● Work request
In the data that follows, find each line containing "pouvez" and copy it.

*** Opening Exercise input ***

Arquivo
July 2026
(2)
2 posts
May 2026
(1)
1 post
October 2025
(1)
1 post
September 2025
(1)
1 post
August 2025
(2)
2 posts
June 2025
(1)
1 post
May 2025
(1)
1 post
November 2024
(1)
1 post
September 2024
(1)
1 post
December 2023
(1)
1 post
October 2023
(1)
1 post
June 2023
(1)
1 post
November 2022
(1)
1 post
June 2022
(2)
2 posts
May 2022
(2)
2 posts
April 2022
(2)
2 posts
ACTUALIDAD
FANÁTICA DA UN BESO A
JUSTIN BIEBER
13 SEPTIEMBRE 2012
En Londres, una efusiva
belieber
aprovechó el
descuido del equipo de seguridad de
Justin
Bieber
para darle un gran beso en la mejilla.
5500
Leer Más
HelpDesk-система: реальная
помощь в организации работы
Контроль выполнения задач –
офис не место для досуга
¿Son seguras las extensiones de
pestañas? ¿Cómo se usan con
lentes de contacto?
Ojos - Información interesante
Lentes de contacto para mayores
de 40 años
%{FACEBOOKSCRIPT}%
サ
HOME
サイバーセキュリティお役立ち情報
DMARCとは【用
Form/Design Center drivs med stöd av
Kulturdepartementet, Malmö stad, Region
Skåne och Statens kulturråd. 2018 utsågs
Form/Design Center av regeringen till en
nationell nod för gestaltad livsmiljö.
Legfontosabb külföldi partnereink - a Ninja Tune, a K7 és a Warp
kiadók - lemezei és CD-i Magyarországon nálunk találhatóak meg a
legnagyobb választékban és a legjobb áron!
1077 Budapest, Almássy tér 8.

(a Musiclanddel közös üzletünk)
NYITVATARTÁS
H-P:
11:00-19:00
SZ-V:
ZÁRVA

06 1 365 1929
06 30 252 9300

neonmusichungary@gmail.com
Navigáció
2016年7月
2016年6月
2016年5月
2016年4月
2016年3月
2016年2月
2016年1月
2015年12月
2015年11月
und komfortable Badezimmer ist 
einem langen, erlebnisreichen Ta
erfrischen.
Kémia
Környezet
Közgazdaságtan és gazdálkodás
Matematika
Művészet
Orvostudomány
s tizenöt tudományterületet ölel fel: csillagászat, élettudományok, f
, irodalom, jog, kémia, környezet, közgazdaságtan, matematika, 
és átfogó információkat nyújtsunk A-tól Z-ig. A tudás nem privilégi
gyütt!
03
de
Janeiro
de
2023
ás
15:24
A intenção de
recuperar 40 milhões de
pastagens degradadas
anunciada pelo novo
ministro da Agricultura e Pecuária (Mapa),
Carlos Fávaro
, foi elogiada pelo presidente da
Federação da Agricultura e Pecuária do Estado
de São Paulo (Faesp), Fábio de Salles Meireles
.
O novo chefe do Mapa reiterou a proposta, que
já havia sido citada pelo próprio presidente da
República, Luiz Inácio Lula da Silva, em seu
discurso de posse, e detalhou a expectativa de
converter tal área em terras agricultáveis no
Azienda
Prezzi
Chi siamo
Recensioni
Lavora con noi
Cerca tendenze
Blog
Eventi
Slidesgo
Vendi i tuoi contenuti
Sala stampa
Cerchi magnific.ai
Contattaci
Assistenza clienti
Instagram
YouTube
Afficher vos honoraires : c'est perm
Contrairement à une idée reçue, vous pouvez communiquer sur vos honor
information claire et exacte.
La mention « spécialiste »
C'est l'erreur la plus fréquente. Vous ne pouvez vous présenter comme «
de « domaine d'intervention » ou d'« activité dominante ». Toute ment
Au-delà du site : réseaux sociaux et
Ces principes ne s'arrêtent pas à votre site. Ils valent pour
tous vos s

*** Closing Exercise input ***

● Solution to the problem
Contrairement à une idée reçue, vous pouvez communiquer sur vos honor
C'est l'erreur la plus fréquente. Vous ne pouvez vous présenter comme «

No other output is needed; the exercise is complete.